--- Start of Supplied material ---

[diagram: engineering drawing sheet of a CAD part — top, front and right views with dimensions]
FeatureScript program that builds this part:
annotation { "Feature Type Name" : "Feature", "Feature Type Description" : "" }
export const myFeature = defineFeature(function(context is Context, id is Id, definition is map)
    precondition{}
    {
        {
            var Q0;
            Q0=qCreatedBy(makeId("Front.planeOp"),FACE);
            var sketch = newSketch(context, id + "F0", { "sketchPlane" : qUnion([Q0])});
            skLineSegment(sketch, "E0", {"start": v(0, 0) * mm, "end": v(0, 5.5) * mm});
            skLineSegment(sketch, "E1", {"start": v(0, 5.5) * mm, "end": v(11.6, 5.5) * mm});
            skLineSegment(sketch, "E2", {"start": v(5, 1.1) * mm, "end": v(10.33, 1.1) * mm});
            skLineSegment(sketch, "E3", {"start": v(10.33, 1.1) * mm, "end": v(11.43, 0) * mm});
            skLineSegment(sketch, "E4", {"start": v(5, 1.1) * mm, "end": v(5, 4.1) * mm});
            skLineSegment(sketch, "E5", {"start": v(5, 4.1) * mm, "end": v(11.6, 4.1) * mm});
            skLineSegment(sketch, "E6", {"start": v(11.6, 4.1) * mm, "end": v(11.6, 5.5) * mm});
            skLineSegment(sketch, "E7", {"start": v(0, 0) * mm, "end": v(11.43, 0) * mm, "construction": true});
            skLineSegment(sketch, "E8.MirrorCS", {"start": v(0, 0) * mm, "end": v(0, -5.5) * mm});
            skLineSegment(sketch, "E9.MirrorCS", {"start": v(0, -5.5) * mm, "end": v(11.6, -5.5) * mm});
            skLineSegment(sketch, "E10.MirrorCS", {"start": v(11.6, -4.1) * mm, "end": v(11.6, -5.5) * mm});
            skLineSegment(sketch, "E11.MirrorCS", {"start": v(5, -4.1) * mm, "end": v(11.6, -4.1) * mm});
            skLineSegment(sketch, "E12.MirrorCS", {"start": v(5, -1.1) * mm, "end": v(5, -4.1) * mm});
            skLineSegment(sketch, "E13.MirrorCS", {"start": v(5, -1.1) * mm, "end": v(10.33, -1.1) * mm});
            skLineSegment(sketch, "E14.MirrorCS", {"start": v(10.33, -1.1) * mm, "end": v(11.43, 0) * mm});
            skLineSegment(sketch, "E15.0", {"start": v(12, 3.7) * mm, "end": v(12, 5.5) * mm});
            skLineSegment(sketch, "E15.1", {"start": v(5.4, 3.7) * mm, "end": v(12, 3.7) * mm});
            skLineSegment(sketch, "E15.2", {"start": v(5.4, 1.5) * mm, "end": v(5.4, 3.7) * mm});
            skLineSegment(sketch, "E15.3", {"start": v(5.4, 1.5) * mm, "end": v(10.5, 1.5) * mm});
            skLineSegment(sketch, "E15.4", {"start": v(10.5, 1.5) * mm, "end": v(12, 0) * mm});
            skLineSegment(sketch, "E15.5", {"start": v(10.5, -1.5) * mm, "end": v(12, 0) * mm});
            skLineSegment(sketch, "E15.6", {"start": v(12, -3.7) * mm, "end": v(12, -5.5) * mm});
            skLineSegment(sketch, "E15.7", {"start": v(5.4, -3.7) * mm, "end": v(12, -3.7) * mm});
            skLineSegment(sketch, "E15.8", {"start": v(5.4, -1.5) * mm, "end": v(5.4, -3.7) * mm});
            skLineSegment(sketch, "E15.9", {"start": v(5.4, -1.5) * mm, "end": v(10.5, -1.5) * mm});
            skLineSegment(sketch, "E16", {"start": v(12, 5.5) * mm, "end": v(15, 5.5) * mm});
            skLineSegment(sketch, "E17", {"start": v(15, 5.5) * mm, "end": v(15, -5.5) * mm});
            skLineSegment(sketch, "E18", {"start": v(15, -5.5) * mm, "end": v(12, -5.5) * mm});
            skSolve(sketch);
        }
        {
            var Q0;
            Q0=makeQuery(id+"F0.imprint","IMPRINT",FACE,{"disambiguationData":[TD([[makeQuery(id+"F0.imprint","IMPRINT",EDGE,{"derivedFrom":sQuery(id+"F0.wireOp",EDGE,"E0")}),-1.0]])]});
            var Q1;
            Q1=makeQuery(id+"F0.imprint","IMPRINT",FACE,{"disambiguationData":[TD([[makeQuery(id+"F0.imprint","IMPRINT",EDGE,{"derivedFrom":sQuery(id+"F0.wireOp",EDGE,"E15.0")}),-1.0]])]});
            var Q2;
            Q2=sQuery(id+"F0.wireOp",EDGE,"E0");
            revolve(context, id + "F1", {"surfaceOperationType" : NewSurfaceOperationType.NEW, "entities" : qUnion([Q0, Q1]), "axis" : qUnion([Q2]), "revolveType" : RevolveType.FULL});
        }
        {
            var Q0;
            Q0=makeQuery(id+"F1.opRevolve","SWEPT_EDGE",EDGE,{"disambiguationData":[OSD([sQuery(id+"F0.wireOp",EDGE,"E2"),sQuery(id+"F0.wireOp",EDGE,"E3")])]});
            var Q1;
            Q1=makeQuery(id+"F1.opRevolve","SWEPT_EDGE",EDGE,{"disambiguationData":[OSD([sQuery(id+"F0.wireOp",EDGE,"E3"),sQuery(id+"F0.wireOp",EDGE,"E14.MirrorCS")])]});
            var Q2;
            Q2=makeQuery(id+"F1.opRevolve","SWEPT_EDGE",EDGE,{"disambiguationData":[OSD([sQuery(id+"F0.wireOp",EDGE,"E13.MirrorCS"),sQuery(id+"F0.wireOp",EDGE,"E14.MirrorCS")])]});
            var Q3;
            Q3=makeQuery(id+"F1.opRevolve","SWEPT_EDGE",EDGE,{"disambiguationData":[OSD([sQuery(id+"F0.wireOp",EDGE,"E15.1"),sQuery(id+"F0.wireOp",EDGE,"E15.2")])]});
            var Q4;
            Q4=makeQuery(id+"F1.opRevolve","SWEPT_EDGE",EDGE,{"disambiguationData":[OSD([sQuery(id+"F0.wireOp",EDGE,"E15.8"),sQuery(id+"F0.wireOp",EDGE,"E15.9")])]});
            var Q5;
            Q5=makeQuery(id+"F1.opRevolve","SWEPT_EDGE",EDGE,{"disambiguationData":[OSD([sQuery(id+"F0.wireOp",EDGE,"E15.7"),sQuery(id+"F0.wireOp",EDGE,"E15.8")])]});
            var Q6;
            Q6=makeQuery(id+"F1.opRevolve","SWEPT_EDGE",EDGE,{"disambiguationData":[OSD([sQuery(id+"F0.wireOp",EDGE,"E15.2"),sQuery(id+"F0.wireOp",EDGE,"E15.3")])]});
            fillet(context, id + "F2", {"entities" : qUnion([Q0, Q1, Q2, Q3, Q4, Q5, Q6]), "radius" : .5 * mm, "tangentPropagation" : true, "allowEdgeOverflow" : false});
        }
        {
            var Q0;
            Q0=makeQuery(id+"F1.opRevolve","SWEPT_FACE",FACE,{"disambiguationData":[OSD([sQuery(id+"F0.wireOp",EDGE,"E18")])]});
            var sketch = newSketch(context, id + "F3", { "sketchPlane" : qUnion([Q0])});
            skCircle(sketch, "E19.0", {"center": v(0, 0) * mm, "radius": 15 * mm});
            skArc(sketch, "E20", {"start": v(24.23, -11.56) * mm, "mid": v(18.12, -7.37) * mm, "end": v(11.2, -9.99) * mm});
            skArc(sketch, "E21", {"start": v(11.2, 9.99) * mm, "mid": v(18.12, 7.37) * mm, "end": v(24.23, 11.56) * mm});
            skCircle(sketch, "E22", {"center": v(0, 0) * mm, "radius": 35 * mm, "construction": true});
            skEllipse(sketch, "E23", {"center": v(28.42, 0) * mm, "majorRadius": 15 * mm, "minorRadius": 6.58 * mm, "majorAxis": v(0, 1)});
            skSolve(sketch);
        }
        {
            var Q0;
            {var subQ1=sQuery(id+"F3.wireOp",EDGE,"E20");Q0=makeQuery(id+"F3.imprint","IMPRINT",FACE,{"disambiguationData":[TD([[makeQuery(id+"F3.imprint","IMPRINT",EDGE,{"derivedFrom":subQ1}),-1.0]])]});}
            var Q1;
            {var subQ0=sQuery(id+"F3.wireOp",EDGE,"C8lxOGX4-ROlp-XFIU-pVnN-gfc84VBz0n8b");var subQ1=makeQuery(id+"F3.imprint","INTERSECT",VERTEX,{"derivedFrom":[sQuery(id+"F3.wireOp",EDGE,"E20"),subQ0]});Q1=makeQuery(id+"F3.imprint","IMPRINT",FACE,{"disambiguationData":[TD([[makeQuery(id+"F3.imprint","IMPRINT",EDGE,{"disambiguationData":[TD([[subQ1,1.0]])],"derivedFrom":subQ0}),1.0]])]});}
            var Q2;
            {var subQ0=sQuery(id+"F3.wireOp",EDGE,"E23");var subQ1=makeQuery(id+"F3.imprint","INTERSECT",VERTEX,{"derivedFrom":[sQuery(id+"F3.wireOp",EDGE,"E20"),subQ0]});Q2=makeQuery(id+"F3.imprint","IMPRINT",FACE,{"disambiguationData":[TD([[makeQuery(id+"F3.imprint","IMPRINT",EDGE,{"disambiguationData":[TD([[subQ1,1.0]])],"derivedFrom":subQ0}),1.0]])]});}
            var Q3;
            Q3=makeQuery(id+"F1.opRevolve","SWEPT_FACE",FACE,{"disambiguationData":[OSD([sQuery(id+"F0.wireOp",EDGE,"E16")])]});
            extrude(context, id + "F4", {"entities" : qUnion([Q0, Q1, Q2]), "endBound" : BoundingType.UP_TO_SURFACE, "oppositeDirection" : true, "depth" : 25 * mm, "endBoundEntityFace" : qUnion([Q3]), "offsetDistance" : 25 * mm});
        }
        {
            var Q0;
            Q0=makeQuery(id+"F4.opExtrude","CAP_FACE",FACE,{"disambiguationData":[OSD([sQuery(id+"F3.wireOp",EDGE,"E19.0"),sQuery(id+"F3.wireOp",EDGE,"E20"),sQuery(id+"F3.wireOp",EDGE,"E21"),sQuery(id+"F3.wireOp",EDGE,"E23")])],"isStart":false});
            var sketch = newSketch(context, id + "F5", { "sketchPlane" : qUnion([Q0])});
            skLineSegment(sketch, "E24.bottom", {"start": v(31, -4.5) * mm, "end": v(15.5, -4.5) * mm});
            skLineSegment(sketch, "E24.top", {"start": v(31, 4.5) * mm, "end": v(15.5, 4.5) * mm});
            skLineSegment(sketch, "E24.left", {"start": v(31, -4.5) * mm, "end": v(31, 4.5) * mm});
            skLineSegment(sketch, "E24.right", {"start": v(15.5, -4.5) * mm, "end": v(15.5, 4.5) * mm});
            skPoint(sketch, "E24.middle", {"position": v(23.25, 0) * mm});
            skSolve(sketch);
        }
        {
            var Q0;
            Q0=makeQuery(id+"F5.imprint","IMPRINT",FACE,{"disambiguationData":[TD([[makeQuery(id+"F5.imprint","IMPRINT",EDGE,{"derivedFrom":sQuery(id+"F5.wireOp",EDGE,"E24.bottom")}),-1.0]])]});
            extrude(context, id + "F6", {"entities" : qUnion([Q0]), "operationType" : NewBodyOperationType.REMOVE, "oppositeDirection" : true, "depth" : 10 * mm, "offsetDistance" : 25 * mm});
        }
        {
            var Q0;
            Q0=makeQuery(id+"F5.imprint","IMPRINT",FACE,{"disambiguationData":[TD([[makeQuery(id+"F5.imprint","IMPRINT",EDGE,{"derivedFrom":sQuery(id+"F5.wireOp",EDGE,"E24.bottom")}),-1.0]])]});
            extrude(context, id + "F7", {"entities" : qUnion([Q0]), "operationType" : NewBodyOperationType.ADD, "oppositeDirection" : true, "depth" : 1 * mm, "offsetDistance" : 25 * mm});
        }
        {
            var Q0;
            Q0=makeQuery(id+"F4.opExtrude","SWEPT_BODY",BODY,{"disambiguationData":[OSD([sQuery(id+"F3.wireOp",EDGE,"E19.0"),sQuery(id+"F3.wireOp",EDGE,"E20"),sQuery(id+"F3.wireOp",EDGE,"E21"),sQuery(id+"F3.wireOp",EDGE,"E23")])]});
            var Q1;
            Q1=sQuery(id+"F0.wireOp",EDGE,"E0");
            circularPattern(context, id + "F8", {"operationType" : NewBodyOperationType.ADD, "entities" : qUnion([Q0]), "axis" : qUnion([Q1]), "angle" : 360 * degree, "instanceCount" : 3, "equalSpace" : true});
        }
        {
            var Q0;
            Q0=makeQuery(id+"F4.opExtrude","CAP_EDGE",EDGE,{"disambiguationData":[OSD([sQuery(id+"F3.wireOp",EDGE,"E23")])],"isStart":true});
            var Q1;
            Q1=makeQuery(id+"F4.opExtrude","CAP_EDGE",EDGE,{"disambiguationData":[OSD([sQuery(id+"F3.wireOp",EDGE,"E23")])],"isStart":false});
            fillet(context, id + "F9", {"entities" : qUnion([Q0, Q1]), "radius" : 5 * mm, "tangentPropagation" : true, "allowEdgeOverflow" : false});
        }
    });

--- End of Supplied material ---

### What the exercise asks:
Return each line of the records that contains the string "center", treating uppercase and lowercase letters as distinct.

### Task result:
            skCircle(sketch, "E19.0", {"center": v(0, 0) * mm, "radius": 15 * mm});
            skCircle(sketch, "E22", {"center": v(0, 0) * mm, "radius": 35 * mm, "construction": true});
            skEllipse(sketch, "E23", {"center": v(28.42, 0) * mm, "majorRadius": 15 * mm, "minorRadius": 6.58 * mm, "majorAxis": v(0, 1)});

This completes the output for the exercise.